On the first day, Rani battles it out with opponents in a very classic way. Move, hit the bell, move, win. But, for some reason, she’s distracted by a pretty blonde across the way.
At this point, I’m squinting my eyes at this scene. Both Rani and the new opponent are flushed in the cheeks. Carefully, re-reading the inner thought bubbles, I instinctively assumed was the dude across from her.
Uh huh, Rani swings that way in less than two pages and goes about her merry way. Commence, the avalanche of “Social Justice Warriors GTFO” emails.
After getting back to the hotel room, Rani, in pure teen angst fashion, has a meltdown about her loss. Both her parents try to comfort her with sightseeing the city, but Rani bursts out the door for a walk alone.

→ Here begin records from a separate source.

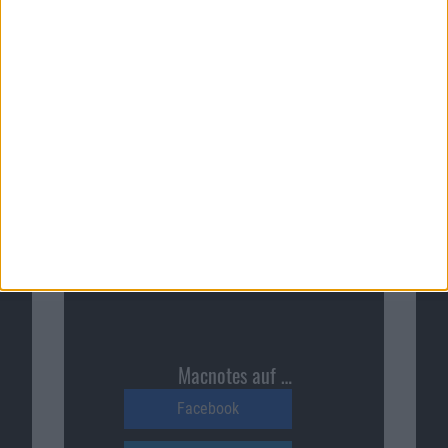
Ähnliche Nachrichten
Macnotes verdient als Amazon-
Partner an qualifizierten
Verkäufen, die über diese
Website vermittelt werden.
Macnotes auf …
Facebook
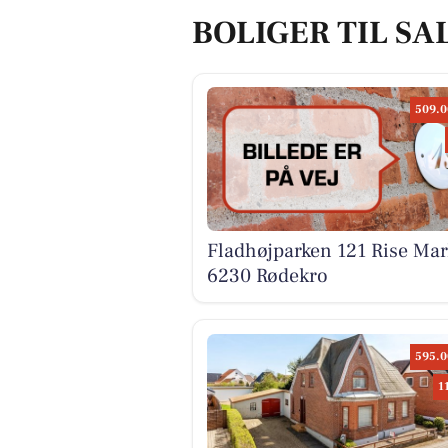
BOLIGER TIL SA
509.0
Fladhøjparken 121 Rise Mar
6230 Rødekro
595.0
1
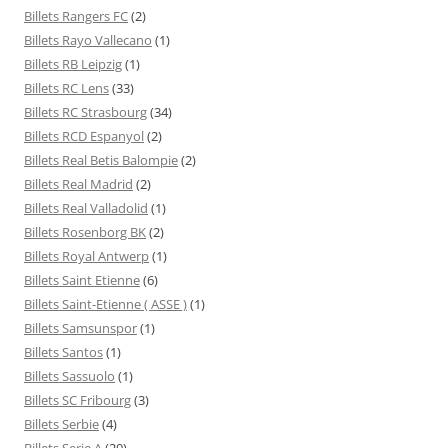
Billets Rangers FC
(2)
Billets Rayo Vallecano
(1)
Billets RB Leipzig
(1)
Billets RC Lens
(33)
Billets RC Strasbourg
(34)
Billets RCD Espanyol
(2)
Billets Real Betis Balompie
(2)
Billets Real Madrid
(2)
Billets Real Valladolid
(1)
Billets Rosenborg BK
(2)
Billets Royal Antwerp
(1)
Billets Saint Etienne
(6)
Billets Saint-Etienne ( ASSE )
(1)
Billets Samsunspor
(1)
Billets Santos
(1)
Billets Sassuolo
(1)
Billets SC Fribourg
(3)
Billets Serbie
(4)
Billets Serie A
(20)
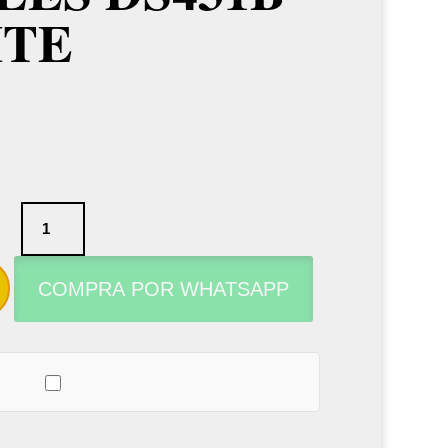
ITE
Soporte
para
saxofón
COMPRA POR WHATSAPP
alto
Hercules
DS431B
Travlite
cantidad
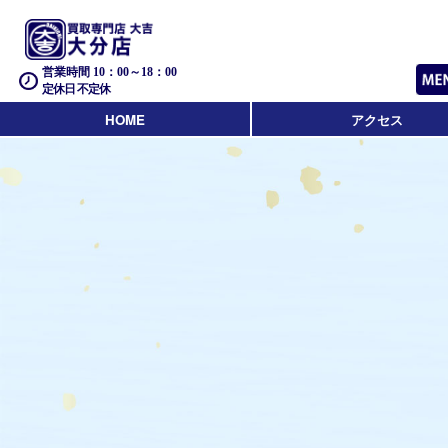
営業時間 10：00～18：00
定休日 不定休
HOME
アクセス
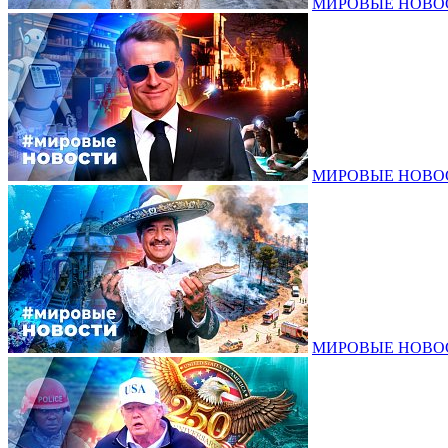
МИРОВЫЕ НОВОСТ
МИРОВЫЕ НОВОСТ
МИРОВЫЕ НОВОСТ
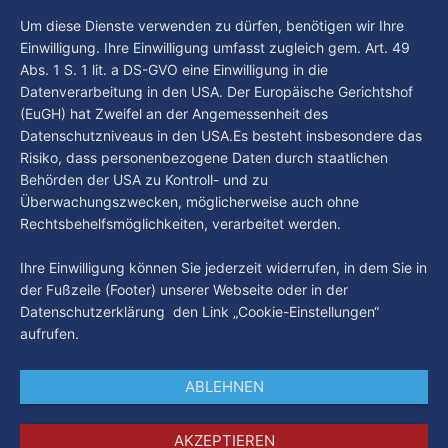
beschäftigt die Hamburgerinnen und Hamburger? Was steht
By Luca Kimmel
5. Aug. 2026
Um diese Dienste verwenden zu dürfen, benötigen wir Ihre
in unserer Stadt an? Fragen, die von Montag bis Freitag LIVE
Einwilligung. Ihre Einwilligung umfasst zugleich gem. Art. 49
um 18 Uhr beantwortet werden - auf YouTube und im TV.
Abs. 1 S. 1 lit. a DS-GVO eine Einwilligung in die
Datenverarbeitung in den USA. Der Europäische Gerichtshof
(EuGH) hat Zweifel an der Angemessenheit des
Datenschutzniveaus in den USA.Es besteht insbesondere das
Risiko, dass personenbezogene Daten durch staatlichen
Behörden der USA zu Kontroll- und zu
Überwachungszwecken, möglicherweise auch ohne
Rechtsbehelfsmöglichkeiten, verarbeitet werden.
Ihre Einwilligung können Sie jederzeit widerrufen, in dem Sie in
der Fußzeile (Footer) unserer Webseite oder in der
Datenschutzerklärung den Link „Cookie-Einstellungen“
aufrufen.
ABLEHNEN
AKZEPTIEREN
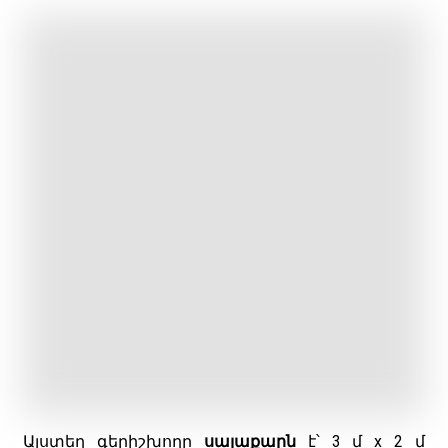
Այստեղ գերիշխողը
սալաքարն
է՝ 3 մ x 2 մ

Not once, does she mention to said parents about the pretty blonde?
Rani takes some time to contemplate a life without chess when she takes a tumble down the hillside and finds…Excalibur in a cave.
Without spoiling anything else, you can probably put two and two together.
The Once and Future Queen looks to be a breath of fresh air in a time-honored tradition in revamping the Arthur myth. While I’m still not a big fan of this kind of art style, I can get behind what Knave, Kirkbridge, Brokenshire and team are trying to accomplish here and I thank you for it.